**Written exercise**
Pick up the statistics flashcards on variance below after their last line and keep writing them.

Section I.A. Statistics Flashcards
variance
Variance Defined:
Measures how far a set of numbers is spread out.
Defined as the average squared difference between the mean and each item in the population or in the sample.
Variance is always non-negative.
Drawback: variance gives added weight to outliers since squaring the numbers can skew interpretations.
Standard deviation is easier to use and understand.
Application of Variance:
A high variance means that data points are very spread out.
Variance value of zero means that all values within the set are identical.

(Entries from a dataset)
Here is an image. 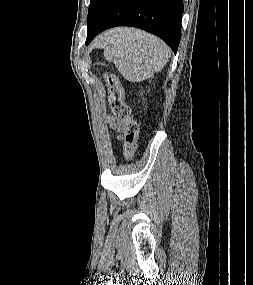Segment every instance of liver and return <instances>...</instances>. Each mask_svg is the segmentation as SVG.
<instances>
[{
  "mask_svg": "<svg viewBox=\"0 0 253 285\" xmlns=\"http://www.w3.org/2000/svg\"><path fill=\"white\" fill-rule=\"evenodd\" d=\"M113 31H117V30H113ZM113 31L106 33V35H109V34L112 33Z\"/></svg>",
  "mask_w": 253,
  "mask_h": 285,
  "instance_id": "1",
  "label": "liver"
}]
</instances>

**Exercise response**
Calculate the variance of the following returns for Clean Energy fund in its only years:
Year 1 = 8%
Year 2 = -7%
Year 3 = 11%
Year 4 = 22%
Solve by calculating the mean first: .08 + -.07 + .11 + .22 = .34; .34/4 = .0850
Plug into the variance equation from the formula sheet: [(.08-.085) 2+(-.07 -.085) 2+(.11 -.085) 2+(.22 -.085)2] = .0429
.0429 divided by (n) 4 = .0107
______ is the square root of ______
Standard deviation is the square root of variance
The mid-cap blend fund you’re tracking has an expected return of 9.7% and a standard deviation of 14.1%. The S&P 400 mid-cap index has an expected return of 8.9% and a standard deviation of 15.0%. The correlation between the two is .88. What is the covariance between the two?
Covariance = correlation of .88 multiplied by the standard deviation of the fund (.141) multiplied by the standard deviation of the index (.15) = 0.0186.
Semi-variance
Defined:
• Measures data that is below the mean or target
value of a data set.
• Considered a better measurement of downside risk.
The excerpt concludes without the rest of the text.